Rewrite the records from the line containing "Spec: line order" through the line containing "-0.002663, -0.145861, 1.279930]]", both included, as a JSON list of strings with one string per line and blank lines omitted.

[[ Data extracts, beginning ]]

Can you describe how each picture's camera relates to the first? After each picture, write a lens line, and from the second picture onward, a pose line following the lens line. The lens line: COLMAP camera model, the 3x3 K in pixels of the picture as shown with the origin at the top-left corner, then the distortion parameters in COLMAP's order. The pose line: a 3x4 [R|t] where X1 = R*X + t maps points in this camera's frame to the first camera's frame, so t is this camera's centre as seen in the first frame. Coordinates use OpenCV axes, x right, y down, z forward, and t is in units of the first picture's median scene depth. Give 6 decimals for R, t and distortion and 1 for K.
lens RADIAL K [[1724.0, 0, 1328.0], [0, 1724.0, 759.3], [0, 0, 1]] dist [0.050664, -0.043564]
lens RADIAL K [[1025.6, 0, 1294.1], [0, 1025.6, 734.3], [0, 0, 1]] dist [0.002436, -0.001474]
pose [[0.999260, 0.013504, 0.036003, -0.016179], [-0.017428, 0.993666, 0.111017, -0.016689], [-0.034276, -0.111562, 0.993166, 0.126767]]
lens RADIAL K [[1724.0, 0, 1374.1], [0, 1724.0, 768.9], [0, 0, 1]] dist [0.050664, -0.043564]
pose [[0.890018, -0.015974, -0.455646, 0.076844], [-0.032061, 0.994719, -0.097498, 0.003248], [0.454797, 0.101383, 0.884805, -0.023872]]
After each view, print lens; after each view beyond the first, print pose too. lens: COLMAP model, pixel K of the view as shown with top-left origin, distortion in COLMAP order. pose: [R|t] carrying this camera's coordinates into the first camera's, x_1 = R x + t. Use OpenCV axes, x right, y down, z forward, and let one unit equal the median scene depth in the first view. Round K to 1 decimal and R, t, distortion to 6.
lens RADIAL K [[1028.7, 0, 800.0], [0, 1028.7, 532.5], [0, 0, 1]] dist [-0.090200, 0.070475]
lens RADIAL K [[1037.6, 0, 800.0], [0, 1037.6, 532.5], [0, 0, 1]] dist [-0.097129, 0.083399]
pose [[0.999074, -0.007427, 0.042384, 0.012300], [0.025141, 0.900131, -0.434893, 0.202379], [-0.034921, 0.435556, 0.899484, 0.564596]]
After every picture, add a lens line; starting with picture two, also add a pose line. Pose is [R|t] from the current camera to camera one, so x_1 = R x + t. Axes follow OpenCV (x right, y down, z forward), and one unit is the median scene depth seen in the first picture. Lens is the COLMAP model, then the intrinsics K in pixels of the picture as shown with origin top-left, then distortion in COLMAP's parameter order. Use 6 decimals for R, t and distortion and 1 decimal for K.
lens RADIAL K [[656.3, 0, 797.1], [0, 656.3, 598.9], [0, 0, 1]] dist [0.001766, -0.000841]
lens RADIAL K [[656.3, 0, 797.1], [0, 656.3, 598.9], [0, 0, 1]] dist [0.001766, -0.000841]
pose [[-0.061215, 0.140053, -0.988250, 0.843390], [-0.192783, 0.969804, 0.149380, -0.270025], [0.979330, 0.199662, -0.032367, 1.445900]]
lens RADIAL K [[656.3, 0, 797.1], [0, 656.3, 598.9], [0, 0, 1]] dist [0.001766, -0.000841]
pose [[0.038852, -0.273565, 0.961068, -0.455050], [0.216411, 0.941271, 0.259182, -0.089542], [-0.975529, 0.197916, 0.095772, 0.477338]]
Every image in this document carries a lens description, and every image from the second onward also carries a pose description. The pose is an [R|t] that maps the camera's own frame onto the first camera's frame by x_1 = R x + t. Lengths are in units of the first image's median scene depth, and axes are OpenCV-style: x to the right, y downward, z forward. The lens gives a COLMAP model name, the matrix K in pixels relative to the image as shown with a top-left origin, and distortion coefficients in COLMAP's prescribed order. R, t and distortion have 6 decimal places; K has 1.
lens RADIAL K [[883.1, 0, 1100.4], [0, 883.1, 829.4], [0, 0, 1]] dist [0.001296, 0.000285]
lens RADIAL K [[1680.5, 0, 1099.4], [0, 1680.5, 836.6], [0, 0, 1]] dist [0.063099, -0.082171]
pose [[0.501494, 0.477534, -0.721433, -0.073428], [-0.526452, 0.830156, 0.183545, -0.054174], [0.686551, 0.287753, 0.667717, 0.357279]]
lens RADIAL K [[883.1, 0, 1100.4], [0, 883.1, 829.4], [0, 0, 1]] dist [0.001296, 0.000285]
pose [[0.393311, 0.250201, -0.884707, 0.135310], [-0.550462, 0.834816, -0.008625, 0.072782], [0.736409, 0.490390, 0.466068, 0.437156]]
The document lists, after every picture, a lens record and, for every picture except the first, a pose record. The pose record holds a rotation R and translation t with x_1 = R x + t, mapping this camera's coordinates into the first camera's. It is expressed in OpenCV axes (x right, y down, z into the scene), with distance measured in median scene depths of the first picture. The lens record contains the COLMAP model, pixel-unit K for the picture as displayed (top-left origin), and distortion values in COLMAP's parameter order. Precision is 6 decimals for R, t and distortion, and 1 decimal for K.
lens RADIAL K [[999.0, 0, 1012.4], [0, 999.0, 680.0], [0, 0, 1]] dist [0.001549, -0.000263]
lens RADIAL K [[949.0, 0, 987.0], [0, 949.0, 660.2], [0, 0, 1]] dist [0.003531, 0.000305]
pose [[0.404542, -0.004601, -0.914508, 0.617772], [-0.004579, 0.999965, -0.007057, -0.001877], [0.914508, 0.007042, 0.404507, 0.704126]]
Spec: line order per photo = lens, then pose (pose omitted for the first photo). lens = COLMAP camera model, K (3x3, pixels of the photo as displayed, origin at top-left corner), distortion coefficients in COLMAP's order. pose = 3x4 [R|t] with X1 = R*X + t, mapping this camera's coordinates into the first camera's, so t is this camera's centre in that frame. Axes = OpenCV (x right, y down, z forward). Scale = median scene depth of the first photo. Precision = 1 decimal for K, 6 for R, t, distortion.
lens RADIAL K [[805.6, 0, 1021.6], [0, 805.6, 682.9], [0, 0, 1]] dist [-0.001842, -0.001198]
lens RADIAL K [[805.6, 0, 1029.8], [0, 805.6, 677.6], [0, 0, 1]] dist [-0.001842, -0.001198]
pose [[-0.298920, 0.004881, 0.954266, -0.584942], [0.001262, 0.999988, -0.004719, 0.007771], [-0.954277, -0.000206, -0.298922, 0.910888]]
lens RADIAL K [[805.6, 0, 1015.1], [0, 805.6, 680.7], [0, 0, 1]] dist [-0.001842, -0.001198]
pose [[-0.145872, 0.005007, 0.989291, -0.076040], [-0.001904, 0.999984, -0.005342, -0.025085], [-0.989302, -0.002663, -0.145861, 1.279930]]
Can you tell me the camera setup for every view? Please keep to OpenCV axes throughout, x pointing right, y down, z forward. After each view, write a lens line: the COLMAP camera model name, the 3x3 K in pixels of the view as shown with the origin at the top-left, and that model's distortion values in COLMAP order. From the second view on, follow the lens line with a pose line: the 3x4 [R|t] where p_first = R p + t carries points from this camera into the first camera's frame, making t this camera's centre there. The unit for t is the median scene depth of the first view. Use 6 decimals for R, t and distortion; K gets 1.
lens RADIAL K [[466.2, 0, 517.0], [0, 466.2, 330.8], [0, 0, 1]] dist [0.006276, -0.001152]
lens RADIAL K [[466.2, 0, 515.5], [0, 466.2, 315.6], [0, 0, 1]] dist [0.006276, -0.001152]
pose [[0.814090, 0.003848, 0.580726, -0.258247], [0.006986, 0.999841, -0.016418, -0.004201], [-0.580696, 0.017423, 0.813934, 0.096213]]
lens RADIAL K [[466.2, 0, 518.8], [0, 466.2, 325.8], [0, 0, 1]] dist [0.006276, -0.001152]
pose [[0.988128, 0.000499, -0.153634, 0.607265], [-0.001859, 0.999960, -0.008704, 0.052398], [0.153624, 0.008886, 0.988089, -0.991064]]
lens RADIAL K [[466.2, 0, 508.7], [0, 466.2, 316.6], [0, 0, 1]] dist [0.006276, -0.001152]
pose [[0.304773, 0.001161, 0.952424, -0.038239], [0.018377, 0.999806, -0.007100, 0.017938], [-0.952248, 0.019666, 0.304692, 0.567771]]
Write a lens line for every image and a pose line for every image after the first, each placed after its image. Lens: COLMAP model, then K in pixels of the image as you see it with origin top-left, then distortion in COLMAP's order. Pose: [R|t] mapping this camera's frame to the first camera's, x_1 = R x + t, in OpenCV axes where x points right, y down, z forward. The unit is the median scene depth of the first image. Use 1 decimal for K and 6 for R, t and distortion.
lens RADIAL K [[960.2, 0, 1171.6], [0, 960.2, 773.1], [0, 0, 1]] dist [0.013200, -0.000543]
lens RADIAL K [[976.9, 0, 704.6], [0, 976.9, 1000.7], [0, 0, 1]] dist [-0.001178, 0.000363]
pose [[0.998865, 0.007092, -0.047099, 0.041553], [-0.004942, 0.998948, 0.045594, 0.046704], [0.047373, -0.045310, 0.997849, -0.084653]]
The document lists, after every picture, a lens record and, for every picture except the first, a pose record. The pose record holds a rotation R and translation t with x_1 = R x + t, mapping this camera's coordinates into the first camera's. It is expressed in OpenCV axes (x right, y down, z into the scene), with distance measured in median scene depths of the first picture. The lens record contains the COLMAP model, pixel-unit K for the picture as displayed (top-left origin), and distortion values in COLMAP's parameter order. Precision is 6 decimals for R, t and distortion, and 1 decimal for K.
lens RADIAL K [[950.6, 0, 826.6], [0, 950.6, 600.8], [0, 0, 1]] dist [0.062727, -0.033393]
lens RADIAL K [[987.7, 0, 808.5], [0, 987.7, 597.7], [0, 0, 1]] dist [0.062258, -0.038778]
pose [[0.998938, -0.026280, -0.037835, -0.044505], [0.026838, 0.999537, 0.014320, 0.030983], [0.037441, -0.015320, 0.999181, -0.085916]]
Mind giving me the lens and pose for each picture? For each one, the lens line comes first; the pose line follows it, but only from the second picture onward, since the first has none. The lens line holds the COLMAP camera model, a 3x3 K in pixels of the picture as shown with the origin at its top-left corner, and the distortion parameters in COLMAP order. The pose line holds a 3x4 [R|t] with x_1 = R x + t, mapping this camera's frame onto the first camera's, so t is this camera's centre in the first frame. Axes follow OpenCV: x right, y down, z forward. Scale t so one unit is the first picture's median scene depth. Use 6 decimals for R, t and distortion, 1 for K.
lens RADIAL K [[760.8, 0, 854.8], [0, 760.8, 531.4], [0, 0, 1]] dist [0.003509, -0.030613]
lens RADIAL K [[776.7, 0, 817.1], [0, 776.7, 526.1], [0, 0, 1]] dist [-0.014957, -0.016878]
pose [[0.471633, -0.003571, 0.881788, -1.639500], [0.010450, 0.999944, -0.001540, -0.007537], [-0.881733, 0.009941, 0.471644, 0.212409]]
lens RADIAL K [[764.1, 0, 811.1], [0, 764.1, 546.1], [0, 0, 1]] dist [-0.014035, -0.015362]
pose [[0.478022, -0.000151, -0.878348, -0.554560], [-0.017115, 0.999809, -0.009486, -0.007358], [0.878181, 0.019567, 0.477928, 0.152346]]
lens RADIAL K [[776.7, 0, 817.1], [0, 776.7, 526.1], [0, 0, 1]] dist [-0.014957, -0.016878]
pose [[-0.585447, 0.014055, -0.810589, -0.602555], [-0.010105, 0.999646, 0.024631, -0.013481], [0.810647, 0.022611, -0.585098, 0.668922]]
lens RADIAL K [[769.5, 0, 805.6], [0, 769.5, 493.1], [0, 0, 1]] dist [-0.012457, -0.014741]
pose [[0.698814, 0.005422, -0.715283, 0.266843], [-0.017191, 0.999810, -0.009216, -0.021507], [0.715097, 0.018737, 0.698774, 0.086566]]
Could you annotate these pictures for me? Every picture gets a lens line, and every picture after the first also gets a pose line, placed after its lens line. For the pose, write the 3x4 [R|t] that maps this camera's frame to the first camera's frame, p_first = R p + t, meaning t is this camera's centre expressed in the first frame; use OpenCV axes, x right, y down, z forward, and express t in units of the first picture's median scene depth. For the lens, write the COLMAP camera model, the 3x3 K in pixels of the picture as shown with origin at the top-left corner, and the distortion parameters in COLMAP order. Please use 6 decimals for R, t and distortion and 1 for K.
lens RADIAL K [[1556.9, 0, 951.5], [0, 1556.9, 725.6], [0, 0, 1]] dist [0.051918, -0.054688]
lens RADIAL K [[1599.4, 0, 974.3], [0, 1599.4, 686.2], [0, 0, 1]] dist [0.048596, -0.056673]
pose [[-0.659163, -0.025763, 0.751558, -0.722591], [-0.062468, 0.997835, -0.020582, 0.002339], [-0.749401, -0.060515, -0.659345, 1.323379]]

[[ Data extracts, end ]]

Output for this task.
[
  "Spec: line order per photo = lens, then pose (pose omitted for the first photo). lens = COLMAP camera model, K (3x3, pixels of the photo as displayed, origin at top-left corner), distortion coefficients in COLMAP's order. pose = 3x4 [R|t] with X1 = R*X + t, mapping this camera's coordinates into the first camera's, so t is this camera's centre in that frame. Axes = OpenCV (x right, y down, z forward). Scale = median scene depth of the first photo. Precision = 1 decimal for K, 6 for R, t, distortion.",
  "lens RADIAL K [[805.6, 0, 1021.6], [0, 805.6, 682.9], [0, 0, 1]] dist [-0.001842, -0.001198]",
  "lens RADIAL K [[805.6, 0, 1029.8], [0, 805.6, 677.6], [0, 0, 1]] dist [-0.001842, -0.001198]",
  "pose [[-0.298920, 0.004881, 0.954266, -0.584942], [0.001262, 0.999988, -0.004719, 0.007771], [-0.954277, -0.000206, -0.298922, 0.910888]]",
  "lens RADIAL K [[805.6, 0, 1015.1], [0, 805.6, 680.7], [0, 0, 1]] dist [-0.001842, -0.001198]",
  "pose [[-0.145872, 0.005007, 0.989291, -0.076040], [-0.001904, 0.999984, -0.005342, -0.025085], [-0.989302, -0.002663, -0.145861, 1.279930]]"
]